Vitamin D Penting dalam Pencegahan COVID-19, Ini Kata Ahli
- Times of India
VIVA – Vitamin D telah direkomendasikan oleh banyak ahli sebagai pengobatan pencegahan untuk infeksi COVID-19. Vitamin D diproduksi di dalam tubuh saat kulit terkena sinar matahari. Tinggal di dalam ruangan menghambat tingkat vitamin D dalam tubuh.
Selama lonjakan COVID-19, ketika semua orang disarankan untuk tinggal di dalam rumah, sangat penting untuk memeriksa kadar vitamin D dalam tubuh.
Meskipun tidak ada bukti langsung tentang efek vitamin D dalam pengobatan COVID-19, karena perannya dalam mengendalikan peradangan, vitamin D dianggap sebagai pengobatan pencegahan oleh para ahli. Infeksi COVID-19 menyebabkan miokarditis, trombosis mikrovaskular, dan/atau badai sitokin yang semuanya melibatkan peradangan.
Peran utama vitamin D adalah untuk meningkatkan kekebalan dan meredakan peradangan dan ini mungkin mengapa ada saran untuk meningkatkan asupan vitamin D untuk mencegah COVID-19. Rendahnya tingkat vitamin D telah dikaitkan dengan peningkatan sitokin inflamasi.
Sebagian karena perintah pemerintah dan sebagian karena kepedulian terhadap kesehatan mereka sendiri, orang-orang lebih memilih untuk tinggal di dalam rumah akhir-akhir ini. Meskipun di satu sisi merupakan berkah karena penyebaran virus corona di masyarakat dapat dikendalikan sampai batas tertentu, namun di sisi lain dapat memicu penurunan kadar Vitamin D dalam tubuh.
"Pendapat kami adalah jika vitamin D memang mengurangi keparahan COVID-19 terkait dengan pneumonia/ARDS, peradangan, sitokin inflamasi, dan trombosis, maka suplemen akan menawarkan pilihan yang relatif mudah untuk mengurangi dampak pandemi," kata sekelompok peneliti di University of Minnesota, Minneapolis, AS dikutip dari Times of India.

## Instruksi Tugas
Salin tanpa perubahan bagian artikel tentang vitamin D yang dimulai dari kata-kata berisi "Peran utama vitamin" dan berhenti setelah "penurunan kadar Vitamin D dalam tubuh.".

## Kumpulan Data
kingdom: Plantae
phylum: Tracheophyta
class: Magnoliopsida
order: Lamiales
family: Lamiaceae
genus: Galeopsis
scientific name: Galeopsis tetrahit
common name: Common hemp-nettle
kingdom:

...

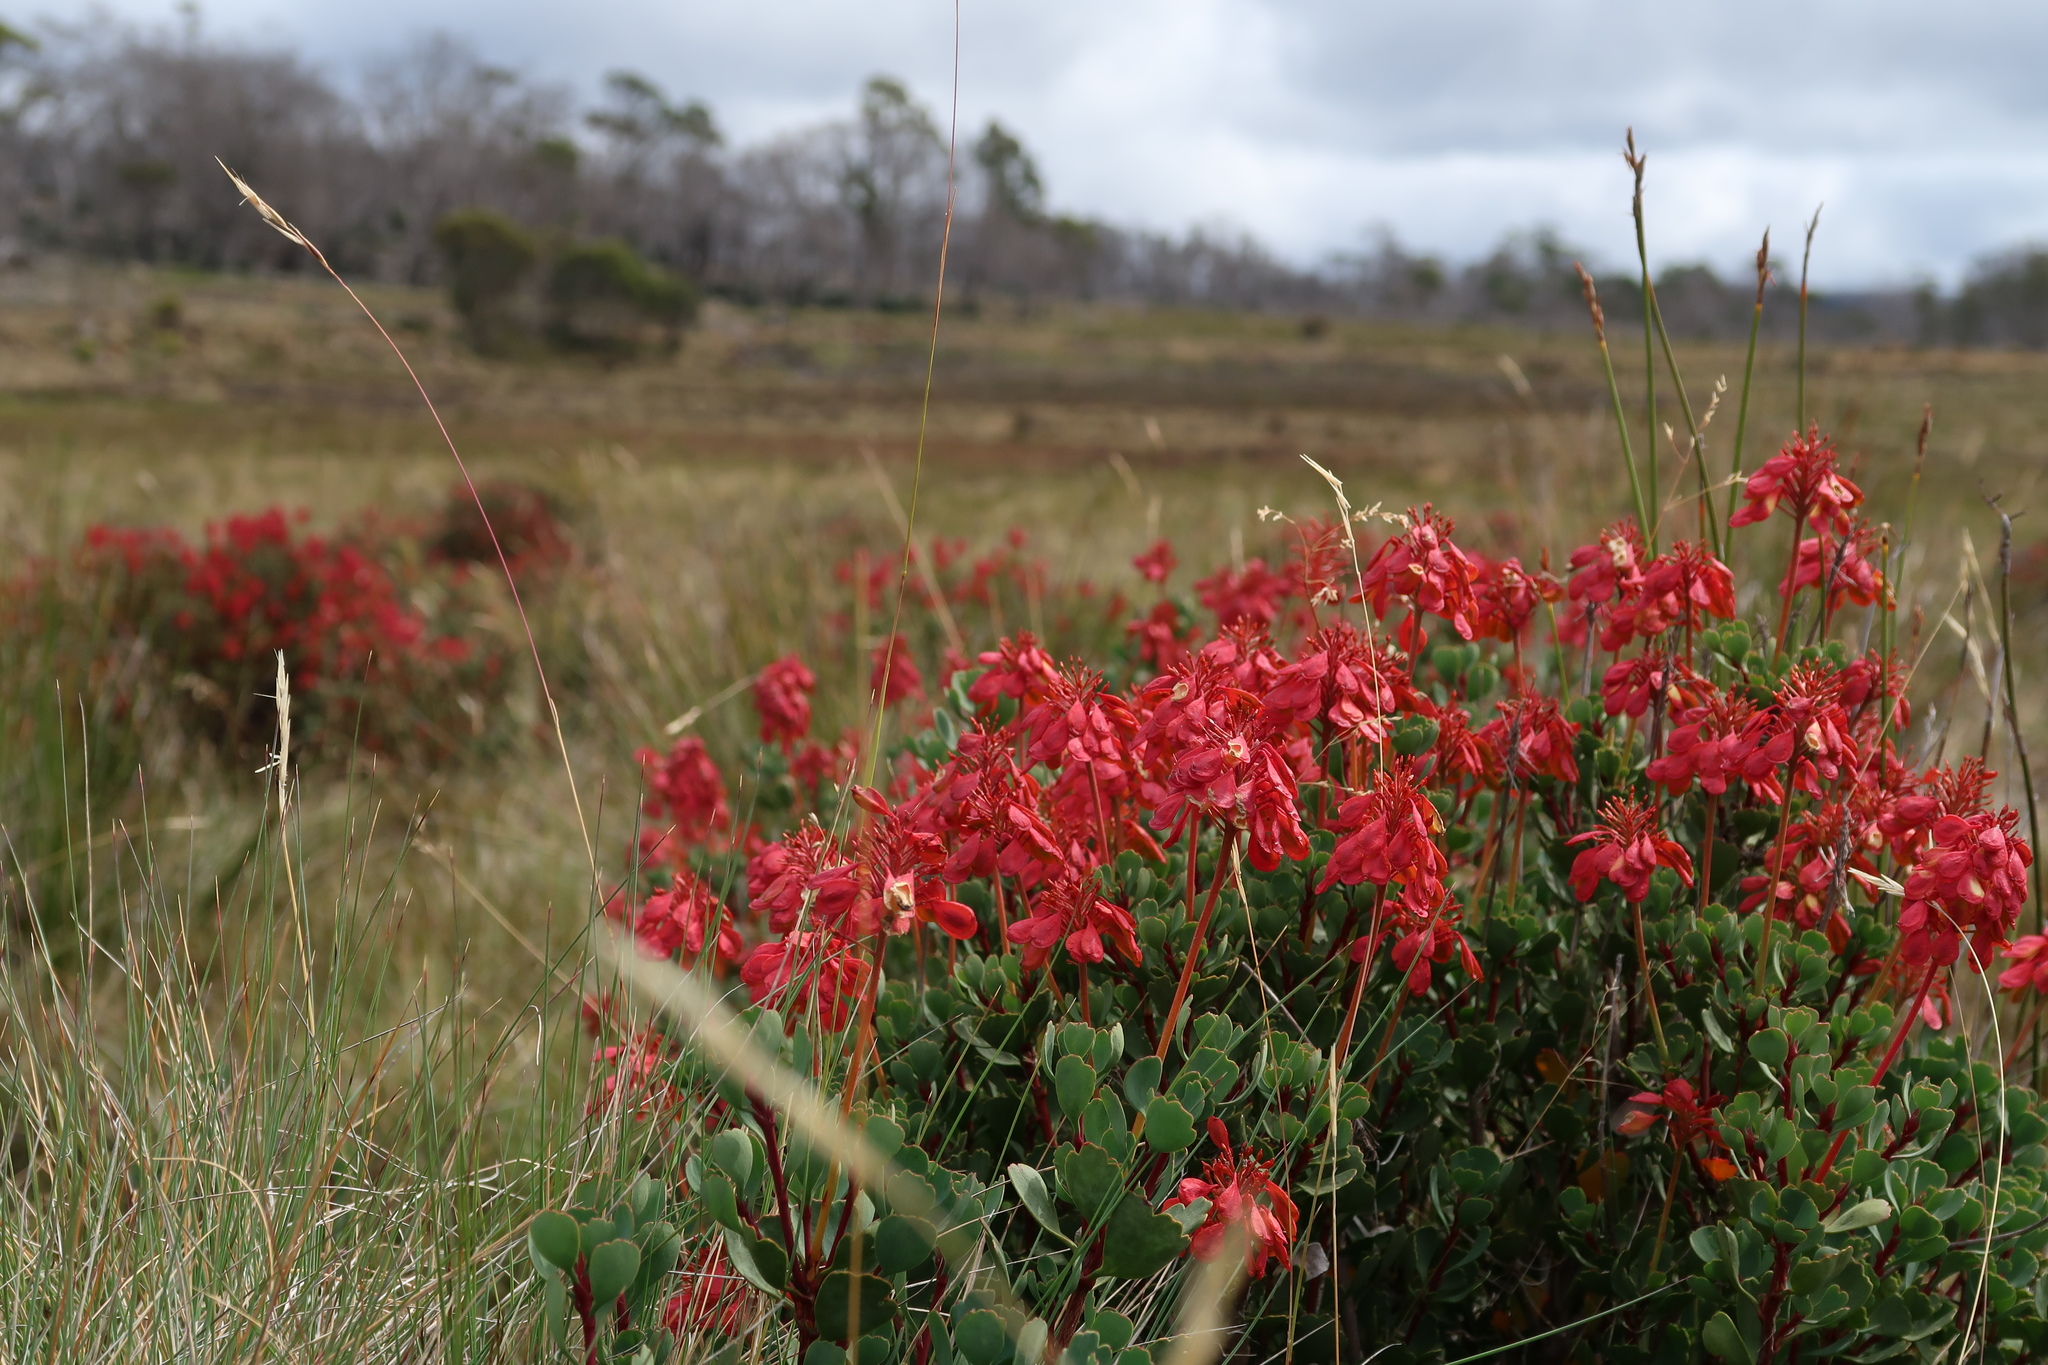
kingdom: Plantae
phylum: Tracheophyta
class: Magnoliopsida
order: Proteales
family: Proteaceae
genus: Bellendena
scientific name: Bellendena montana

--

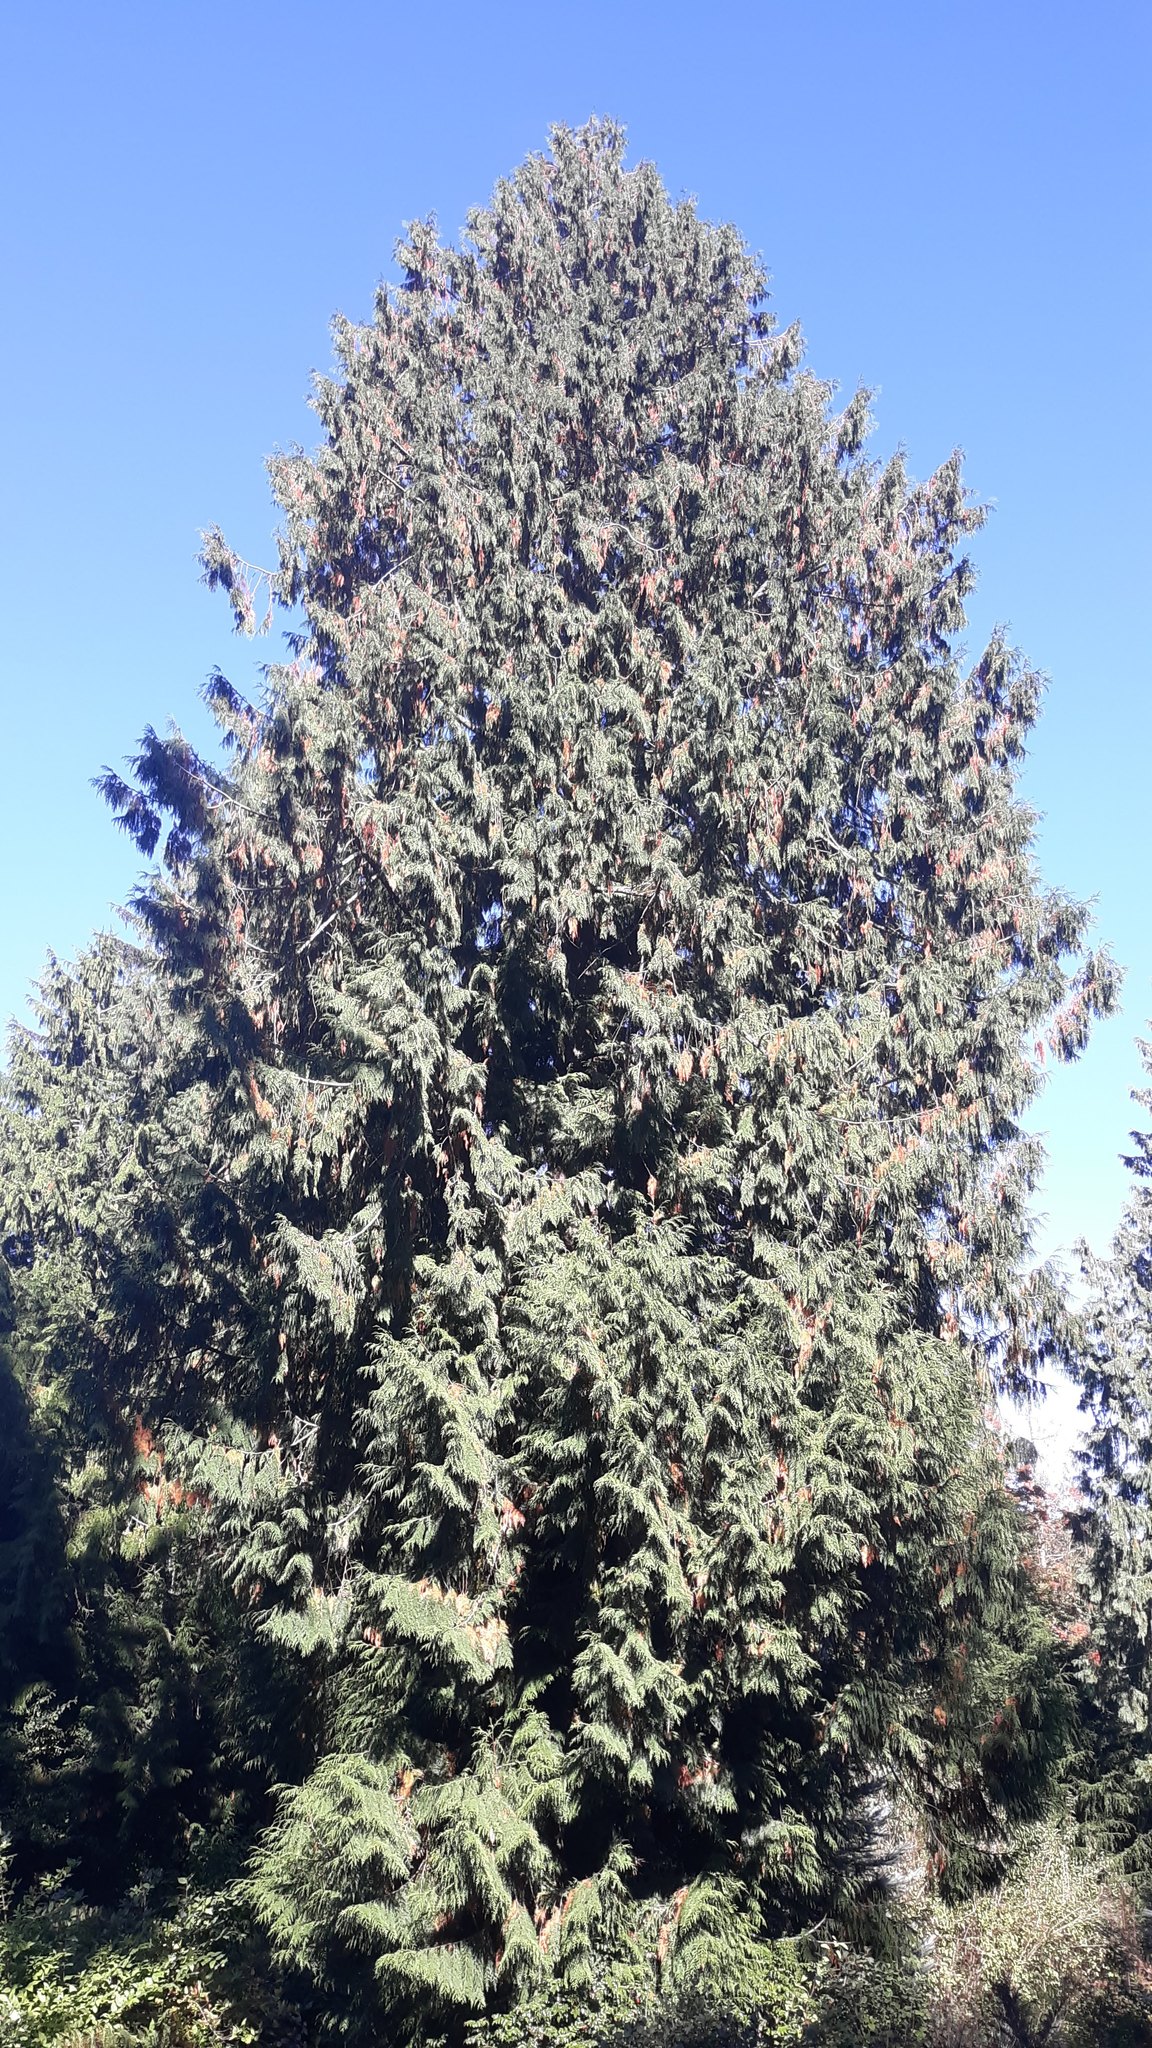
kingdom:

## Hasil Tugas
Peran utama vitamin D adalah untuk meningkatkan kekebalan dan meredakan peradangan dan ini mungkin mengapa ada saran untuk meningkatkan asupan vitamin D untuk mencegah COVID-19. Rendahnya tingkat vitamin D telah dikaitkan dengan peningkatan sitokin inflamasi.
Sebagian karena perintah pemerintah dan sebagian karena kepedulian terhadap kesehatan mereka sendiri, orang-orang lebih memilih untuk tinggal di dalam rumah akhir-akhir ini. Meskipun di satu sisi merupakan berkah karena penyebaran virus corona di masyarakat dapat dikendalikan sampai batas tertentu, namun di sisi lain dapat memicu penurunan kadar Vitamin D dalam tubuh.